SINGAPORE - Stay up to date on market chatter with our picks of the latest broker research reports, compiled by The Straits Times Money Desk.
1. Sheng Siong Group
The second quarter is a steady quarter and the counter looks attractive after the selldown that followed a share placement.
Sheng Siong's core net profit for the first nine months was in line with our expectation and formed 76 per cent of our full-year estimate.
The third quarter core net profit was also in line with expectations as gross margins normalised to an expected 24.2 per cent from a surprisingly high figure of 24.7 per cent.
We maintain our forecasts for the 2014 to 2016 financial years.
Maintain ADD with target price of 77 cents
2. Yoma Strategic Holdings
Yoma reported second quarter net profit $10.8 million, an increase of 222 per cent mostly owing to fair value gains of $8.1 million recognised from completed units in Star City and $1.9 million from a foreign exchange gain in US dollar monetary assets.
Overall, these figures are mostly in line with our expectations.
After netting out the FX gain, the first half results constitute 57 per cent of our full year forecast. Second quarter revenue increased 52.9 per centto $41.2 million as the group recognised higher sales from property developments and land rights from Star City.
Sales at Star City remain firm. As at Sept 30, 528 units have been sold in Zone A.
The group has also sold 856 units and received booking deposits for an additional 106 units out of 1,043 units at Star City Zone B since its launch in April 2013.
Maintain BUY with fair value estimate under review.
Osim's third quarter results were a big miss, as earnings fell 27.8 per cent to $16.4 million, partly dragged down by legal costs.
Its net profit for the first nine months now makes up 63 per cent of consensus net profit for the 2014 financial yeart and it is not likely to achieve earlier forecasts.
Overall sales were weak. Osim's third quarter revenue rose 3 per cent $158.2 million, but this was due to the consolidation of TWG.
We estimate revenue of its other businesses were down by around 5 to 10 per cent with the decline being broad-based in nature.

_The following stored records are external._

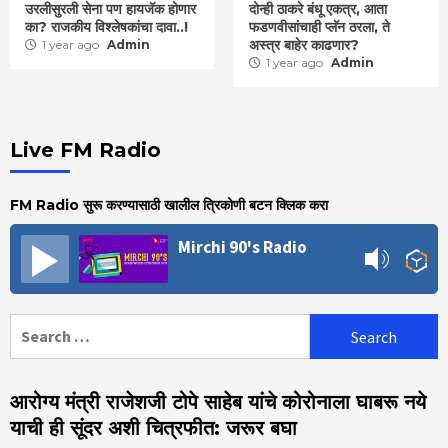
उरलीसुरली सेना पण हायजॅक होणार
दोन्ही ठाकरे बंधू एकत्र, आता
का? राजकीय विश्लेषकांचा दावा..!
फडणवीसांचाही प्लॅन ठरला, ते
अस्त्र बाहेर काढणार?
1 year ago
Admin
1 year ago
Admin
Live FM Radio
FM Radio सुरू करण्यासाठी खालील त्रिकोणी बटन क्लिक करा
Mirchi 90's Radio
Search
for:
आरोग्य मंत्री राजेशजी टोपे साहेब यांचे कोरोनाला घाबरू नये
याची ही सूंदर अशी चित्रफीत: जरूर बघा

Discretionary retailers are experiencing weak demand in key markets like mainland China, Hong Kong, Singapore and Malaysia.
The lack of any new products that are major hits in recent quarters was also a factor, in our view.
We believe the business remains fundamentally sound, but note the weak operating environment.
Maintain BUY with lower target price of $2.75, down from $3.85.